Now, as we’ve seen before, the language of Yajnadevam’s “decipherments” is not Sanskrit, but a bunch of non-words sampled and arbitrarily concatenated. Nobody has attempted to calculate any such metric as redundancy for this type of string-mashing. Nevertheless, for purely theoretical purposes, it is worth clarifying whether the Sanskrit speaker critique “Pāṇini can be made to read anything this way!” indeed translates to “Pāṇinian rules have a redundancy of 0”.
When Sanskrit speakers say Pāṇini can be made to read anything, they mean that if a kind of cipher is chosen intelligently [!!1], then there exists atleast one assignment of Sanskrit phonemes to it, using which the corpus can be read as a tortured form of “Sanskrit” (it still does not mean that they admit any of these readings are correct Sanskrit [!!2] — they are simply using the same incorrect definition as Yajnadevam for “Sanskrit”/”Pāṇinian rules” when he uses such terms to describe his concatenations of non-word strings). It is possible for there to exist multiple assignments of Sanskrit phonemes to the ciphertext symbols that still produce such non-word strings (termed “Sanskrit”/”Pāṇinian rules” by Yajnadevam) from a ciphertext of length \(N\)—In this case, the unicity distance will be very large. This does NOT mean that:
- Either of the assignments fail to render the ciphertext as non-word-strings which Yajnadevam calls “Sanskrit”, or that,
- Both assignments successfully render it into correct Sanskrit.

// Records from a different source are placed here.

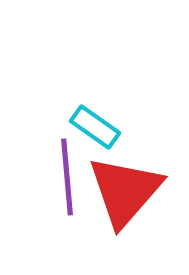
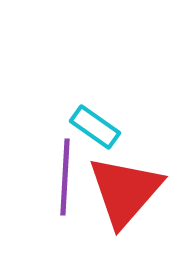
purple line: moved 2 px left; rotated 8 degrees clockwise
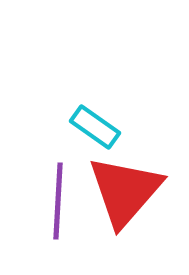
purple line: moved 7 px left, 24 px down
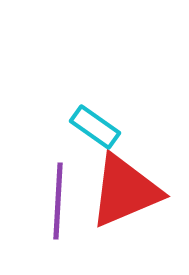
red triangle: rotated 26 degrees clockwise
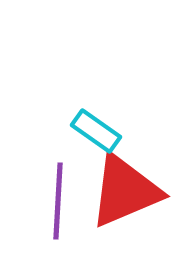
cyan rectangle: moved 1 px right, 4 px down
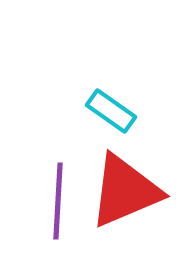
cyan rectangle: moved 15 px right, 20 px up
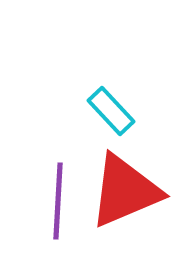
cyan rectangle: rotated 12 degrees clockwise
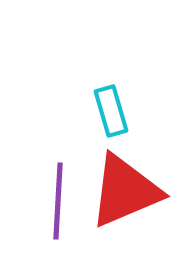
cyan rectangle: rotated 27 degrees clockwise
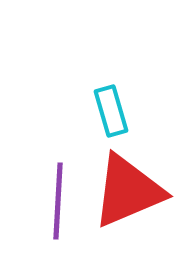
red triangle: moved 3 px right
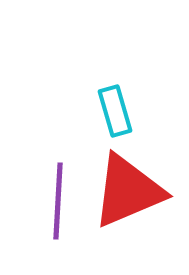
cyan rectangle: moved 4 px right
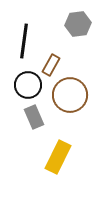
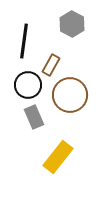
gray hexagon: moved 6 px left; rotated 25 degrees counterclockwise
yellow rectangle: rotated 12 degrees clockwise
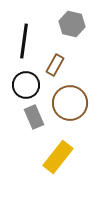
gray hexagon: rotated 15 degrees counterclockwise
brown rectangle: moved 4 px right
black circle: moved 2 px left
brown circle: moved 8 px down
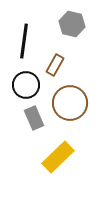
gray rectangle: moved 1 px down
yellow rectangle: rotated 8 degrees clockwise
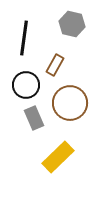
black line: moved 3 px up
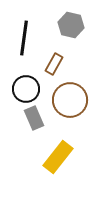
gray hexagon: moved 1 px left, 1 px down
brown rectangle: moved 1 px left, 1 px up
black circle: moved 4 px down
brown circle: moved 3 px up
yellow rectangle: rotated 8 degrees counterclockwise
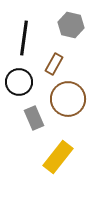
black circle: moved 7 px left, 7 px up
brown circle: moved 2 px left, 1 px up
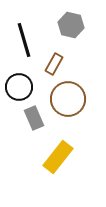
black line: moved 2 px down; rotated 24 degrees counterclockwise
black circle: moved 5 px down
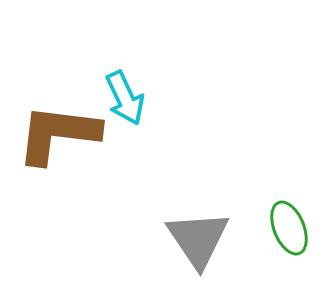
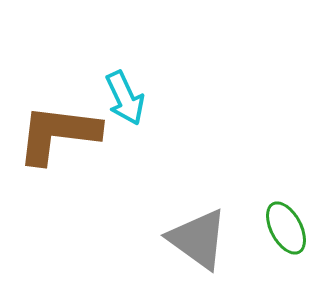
green ellipse: moved 3 px left; rotated 6 degrees counterclockwise
gray triangle: rotated 20 degrees counterclockwise
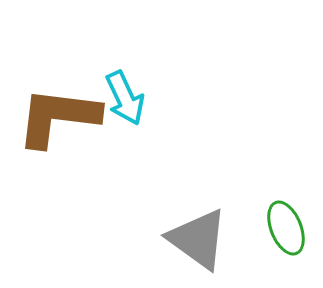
brown L-shape: moved 17 px up
green ellipse: rotated 6 degrees clockwise
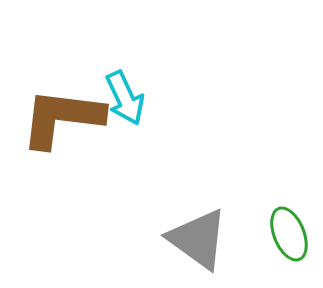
brown L-shape: moved 4 px right, 1 px down
green ellipse: moved 3 px right, 6 px down
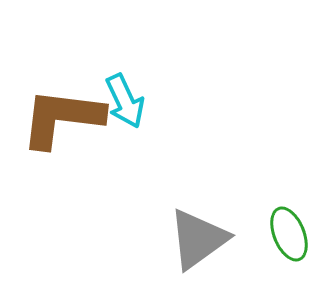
cyan arrow: moved 3 px down
gray triangle: rotated 48 degrees clockwise
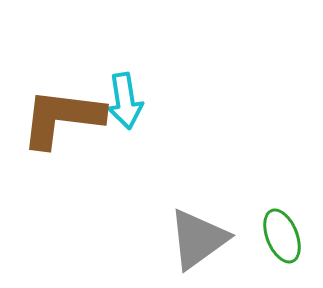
cyan arrow: rotated 16 degrees clockwise
green ellipse: moved 7 px left, 2 px down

Being unable to cross the unicity distance simply means that the text can be tortured in many other ways.
In conclusion, even IF the “redundancy” of non-word-MW-strings (“Pāṇinian rules”) turns out to be comparable to the \(0.7\) of real languages, Yajnadevam’s claim would boil down to claiming that, under the particular types of mappings he wants to consider, only his specific assignment can read the Indus corpus as strings of non-words. Thus, even if the redundancy of Pāṇinian torture were non-zero, it does not make this language “Sanskrit”.
It might even perhaps be a sad reflection of Yajnadevam’s Sanskrit knowledge that he is only able to make one key read meaningless non-word-strings.
What does Yajnadevam’s “decipherment” crossing the Unicity Distance prove?
To summarize what is outlined above, if Yajnadevam’s unicity distance happens to be finite, and he crosses it, then this is what will be proven:
If one assumes that the Indus Corpus uses the same arbitary & specific kind of orthography as assumed by Yajnadevam, then, out of all the ways in which Sanskrit phonemes can be assigned to this particular kind of orthography, his assignment is the only one in which all the available seals can be read as nonsense strings.
Actually calculating the unicity distance for Yajnadevam’s many-to-many keyspace and the redundancy of Monier-Williams-string-mashing, and whether Yajnadevam will succeed in crossing it, is an irrelevant (albeit intellectually stimulating) exercise that we shall take up in a future episode of the Pāṇini Protocol out of sheer curiosity.